これは当分、シックルードに帰るのは無理だな。
さて、それでは確認だ。
『アイリス、デュカリオンにいる人間を、個別に確認した上で、ここにいた連中と同様、監禁する事は可能か?』
『デュカリオンに帰投し、デュカリオンに回線を繋げた上で、デュカリオンに直接、命令する必要があります』
『俺の権限でそれは可能か?』
『可能です。
つまり俺は『デュカリオン』に対しても、この『アイリス』に対してと同じ事が出来る訳だ。
そしてそれを阻める権限を持つ人間はいないと。
『わかった。それではアイリス、デュカリオンに帰投してくれ。なお帰投後、外部からアイリスに侵入されないよう、非常用を含む全ての出入口はロックしたままにしてくれ』
『了解。帰投まで凡そ10分』
速いな、そう思ってそしてすぐに気づく。
この『アイリス』だって大気圏脱出能力がある。
たかが数十キロ、その程度の時間でいけて当然だ。
盗賊を捕縛し、捕まっていた連中にしっかり住めるような部屋を開放し、食料を与える。
まずはそこまでやって、それから先を考えよう。
『デュカリオン』やこの『アイリス』、更に『デュカリオン』に搭載されている他の超科学的な乗り物、道具の始末とかも含めて。
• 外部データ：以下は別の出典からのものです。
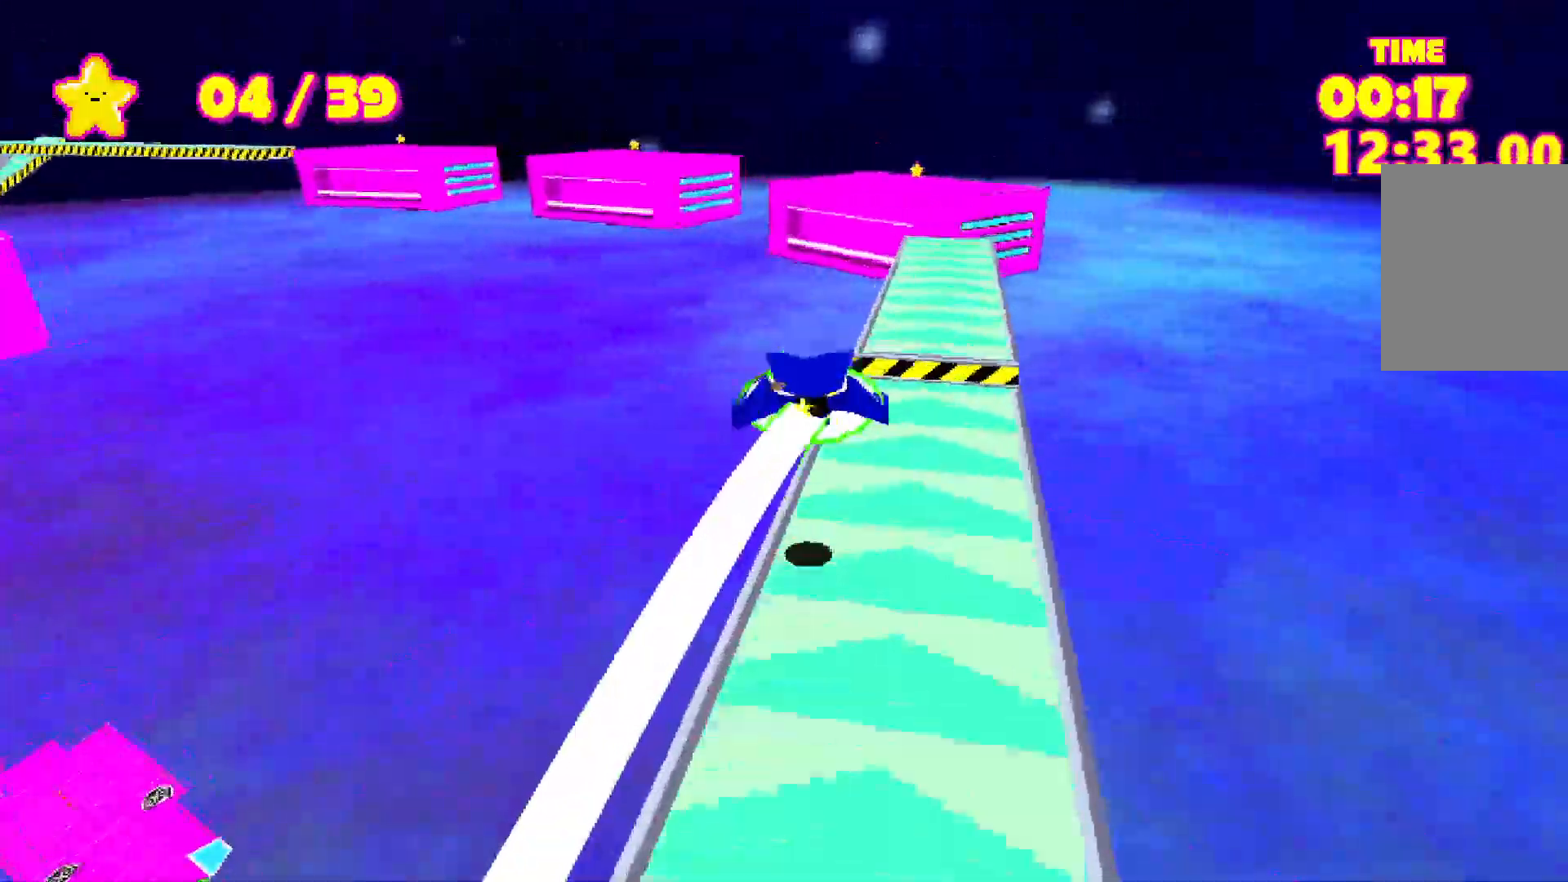
{"keys": ["shift", "w"], "events": [[350, "space", "up"]]}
何せこの『デュカリオン』には、二足歩行型の作業用パワードスーツなんてのも搭載されているらしい。
これは是非試してみなければなるまい。
ただし俺の身体は細長い治療槽の中に入った状態だ。
確認したところ開腹手術をして内臓丸出し状態。
だからパワードスーツを試すのはまだまだ先の事になる。
まあ治療はほぼ確実に成功するらしいから心配はいらないけれども。
やるべき事をやって楽しみに待つことにしよう。